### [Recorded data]
* BEGIN *

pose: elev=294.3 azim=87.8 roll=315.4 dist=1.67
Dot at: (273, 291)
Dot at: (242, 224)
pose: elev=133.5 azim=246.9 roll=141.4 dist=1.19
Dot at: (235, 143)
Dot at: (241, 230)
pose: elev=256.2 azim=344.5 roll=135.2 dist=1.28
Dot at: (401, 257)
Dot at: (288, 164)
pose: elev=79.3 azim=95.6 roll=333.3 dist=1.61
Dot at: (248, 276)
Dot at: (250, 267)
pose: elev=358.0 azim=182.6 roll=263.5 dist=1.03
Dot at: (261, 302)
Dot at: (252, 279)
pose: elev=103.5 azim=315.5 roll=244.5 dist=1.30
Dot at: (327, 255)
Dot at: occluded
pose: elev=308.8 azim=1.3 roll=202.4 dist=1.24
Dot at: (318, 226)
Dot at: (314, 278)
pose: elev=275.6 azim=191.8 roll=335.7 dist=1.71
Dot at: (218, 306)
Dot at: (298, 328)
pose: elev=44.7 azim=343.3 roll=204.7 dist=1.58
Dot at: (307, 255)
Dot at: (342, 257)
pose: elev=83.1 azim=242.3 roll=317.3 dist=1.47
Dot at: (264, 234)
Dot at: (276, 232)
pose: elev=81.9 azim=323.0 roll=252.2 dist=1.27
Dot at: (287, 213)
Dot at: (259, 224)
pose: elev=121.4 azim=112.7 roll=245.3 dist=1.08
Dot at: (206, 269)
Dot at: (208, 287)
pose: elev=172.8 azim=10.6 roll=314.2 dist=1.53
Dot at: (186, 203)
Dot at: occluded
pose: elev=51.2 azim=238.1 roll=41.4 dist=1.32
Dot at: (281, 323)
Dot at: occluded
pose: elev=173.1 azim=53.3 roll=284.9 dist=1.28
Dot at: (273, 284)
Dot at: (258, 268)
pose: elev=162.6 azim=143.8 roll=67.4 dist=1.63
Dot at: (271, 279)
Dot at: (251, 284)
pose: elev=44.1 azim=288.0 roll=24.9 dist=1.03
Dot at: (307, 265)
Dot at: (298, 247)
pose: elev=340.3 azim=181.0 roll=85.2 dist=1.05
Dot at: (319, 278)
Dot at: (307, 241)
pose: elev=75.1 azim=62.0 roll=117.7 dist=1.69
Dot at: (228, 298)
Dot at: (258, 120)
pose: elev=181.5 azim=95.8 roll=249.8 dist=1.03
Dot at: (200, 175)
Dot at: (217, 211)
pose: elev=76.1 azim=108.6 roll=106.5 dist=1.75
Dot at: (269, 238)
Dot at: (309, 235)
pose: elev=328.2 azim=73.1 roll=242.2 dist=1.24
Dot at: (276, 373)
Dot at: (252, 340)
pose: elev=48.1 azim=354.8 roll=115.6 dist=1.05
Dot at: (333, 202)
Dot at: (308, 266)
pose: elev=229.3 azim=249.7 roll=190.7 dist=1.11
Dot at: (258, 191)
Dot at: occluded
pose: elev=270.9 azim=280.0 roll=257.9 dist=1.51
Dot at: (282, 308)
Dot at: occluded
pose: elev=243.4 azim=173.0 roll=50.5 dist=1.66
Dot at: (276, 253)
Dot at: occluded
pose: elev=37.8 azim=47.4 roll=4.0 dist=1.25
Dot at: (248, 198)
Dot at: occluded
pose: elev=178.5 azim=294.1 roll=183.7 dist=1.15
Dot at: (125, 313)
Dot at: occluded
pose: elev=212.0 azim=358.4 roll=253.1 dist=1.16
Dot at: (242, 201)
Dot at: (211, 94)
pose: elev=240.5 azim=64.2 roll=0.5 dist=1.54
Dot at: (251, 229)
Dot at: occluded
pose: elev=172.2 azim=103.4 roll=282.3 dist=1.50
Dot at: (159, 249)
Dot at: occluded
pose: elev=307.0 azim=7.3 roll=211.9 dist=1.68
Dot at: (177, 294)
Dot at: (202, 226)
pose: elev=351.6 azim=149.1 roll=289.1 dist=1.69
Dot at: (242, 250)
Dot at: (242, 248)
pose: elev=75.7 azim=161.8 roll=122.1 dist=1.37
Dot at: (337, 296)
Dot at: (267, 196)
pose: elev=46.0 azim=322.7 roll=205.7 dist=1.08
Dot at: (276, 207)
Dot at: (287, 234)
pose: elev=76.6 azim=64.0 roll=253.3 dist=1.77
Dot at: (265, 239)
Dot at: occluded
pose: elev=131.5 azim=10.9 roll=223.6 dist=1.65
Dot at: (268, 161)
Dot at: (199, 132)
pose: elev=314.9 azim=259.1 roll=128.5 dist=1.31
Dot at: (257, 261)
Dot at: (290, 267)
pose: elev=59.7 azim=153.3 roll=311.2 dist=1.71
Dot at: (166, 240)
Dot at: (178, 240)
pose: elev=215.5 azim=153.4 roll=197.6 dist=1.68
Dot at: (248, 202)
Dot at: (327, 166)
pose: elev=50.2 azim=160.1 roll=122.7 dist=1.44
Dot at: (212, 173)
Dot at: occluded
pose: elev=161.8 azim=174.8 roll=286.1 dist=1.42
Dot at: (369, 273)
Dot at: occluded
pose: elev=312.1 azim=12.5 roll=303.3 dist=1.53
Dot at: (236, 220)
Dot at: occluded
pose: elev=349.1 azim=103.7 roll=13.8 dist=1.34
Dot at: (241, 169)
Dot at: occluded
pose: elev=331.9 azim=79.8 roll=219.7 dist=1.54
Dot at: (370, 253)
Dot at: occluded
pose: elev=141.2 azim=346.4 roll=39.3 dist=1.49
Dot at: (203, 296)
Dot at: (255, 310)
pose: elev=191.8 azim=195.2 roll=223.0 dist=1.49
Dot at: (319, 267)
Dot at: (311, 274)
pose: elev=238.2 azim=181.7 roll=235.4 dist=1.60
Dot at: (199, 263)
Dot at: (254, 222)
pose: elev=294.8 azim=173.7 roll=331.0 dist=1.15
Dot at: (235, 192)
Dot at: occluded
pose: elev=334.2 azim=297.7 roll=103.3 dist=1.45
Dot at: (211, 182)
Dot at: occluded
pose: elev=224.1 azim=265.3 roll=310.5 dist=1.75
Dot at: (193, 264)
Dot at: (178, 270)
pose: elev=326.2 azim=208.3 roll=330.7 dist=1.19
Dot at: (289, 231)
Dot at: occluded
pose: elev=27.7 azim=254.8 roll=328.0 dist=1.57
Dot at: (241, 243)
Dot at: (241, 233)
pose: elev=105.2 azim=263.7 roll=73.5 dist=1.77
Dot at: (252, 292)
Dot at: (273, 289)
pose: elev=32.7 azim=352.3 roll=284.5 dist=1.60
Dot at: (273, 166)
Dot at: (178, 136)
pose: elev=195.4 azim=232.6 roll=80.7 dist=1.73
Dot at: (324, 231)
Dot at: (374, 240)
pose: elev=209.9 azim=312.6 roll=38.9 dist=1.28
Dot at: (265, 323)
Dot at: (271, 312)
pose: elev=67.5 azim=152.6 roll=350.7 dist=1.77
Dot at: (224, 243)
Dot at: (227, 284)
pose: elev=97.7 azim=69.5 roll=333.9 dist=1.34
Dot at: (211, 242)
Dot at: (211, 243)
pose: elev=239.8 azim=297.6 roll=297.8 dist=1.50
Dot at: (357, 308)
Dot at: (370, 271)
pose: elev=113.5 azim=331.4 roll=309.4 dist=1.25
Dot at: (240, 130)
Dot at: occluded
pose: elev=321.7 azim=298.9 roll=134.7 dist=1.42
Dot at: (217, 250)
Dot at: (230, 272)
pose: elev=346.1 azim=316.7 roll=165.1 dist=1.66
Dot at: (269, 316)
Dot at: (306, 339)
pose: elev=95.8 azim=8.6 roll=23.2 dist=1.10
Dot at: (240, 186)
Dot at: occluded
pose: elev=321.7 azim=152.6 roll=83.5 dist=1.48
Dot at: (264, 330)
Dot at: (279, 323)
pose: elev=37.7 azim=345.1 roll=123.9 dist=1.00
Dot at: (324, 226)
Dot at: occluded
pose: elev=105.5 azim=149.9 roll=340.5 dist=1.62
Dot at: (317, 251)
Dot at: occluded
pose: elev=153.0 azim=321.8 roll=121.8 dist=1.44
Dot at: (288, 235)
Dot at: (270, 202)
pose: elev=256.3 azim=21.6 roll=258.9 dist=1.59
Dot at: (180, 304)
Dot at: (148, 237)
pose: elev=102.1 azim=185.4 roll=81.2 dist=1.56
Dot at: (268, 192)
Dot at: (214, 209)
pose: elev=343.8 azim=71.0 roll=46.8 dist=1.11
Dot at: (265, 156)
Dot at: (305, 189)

* END *

### [WHAT IS BEING ASKED]
Copy out, word for word, the rows from the line containing "pose: elev=75.7 azim=161.8" through the line containing "Dot at: (178, 240)", including both of those lines.

### [EXERCISE ANSWER]
pose: elev=75.7 azim=161.8 roll=122.1 dist=1.37
Dot at: (337, 296)
Dot at: (267, 196)
pose: elev=46.0 azim=322.7 roll=205.7 dist=1.08
Dot at: (276, 207)
Dot at: (287, 234)
pose: elev=76.6 azim=64.0 roll=253.3 dist=1.77
Dot at: (265, 239)
Dot at: occluded
pose: elev=131.5 azim=10.9 roll=223.6 dist=1.65
Dot at: (268, 161)
Dot at: (199, 132)
pose: elev=314.9 azim=259.1 roll=128.5 dist=1.31
Dot at: (257, 261)
Dot at: (290, 267)
pose: elev=59.7 azim=153.3 roll=311.2 dist=1.71
Dot at: (166, 240)
Dot at: (178, 240)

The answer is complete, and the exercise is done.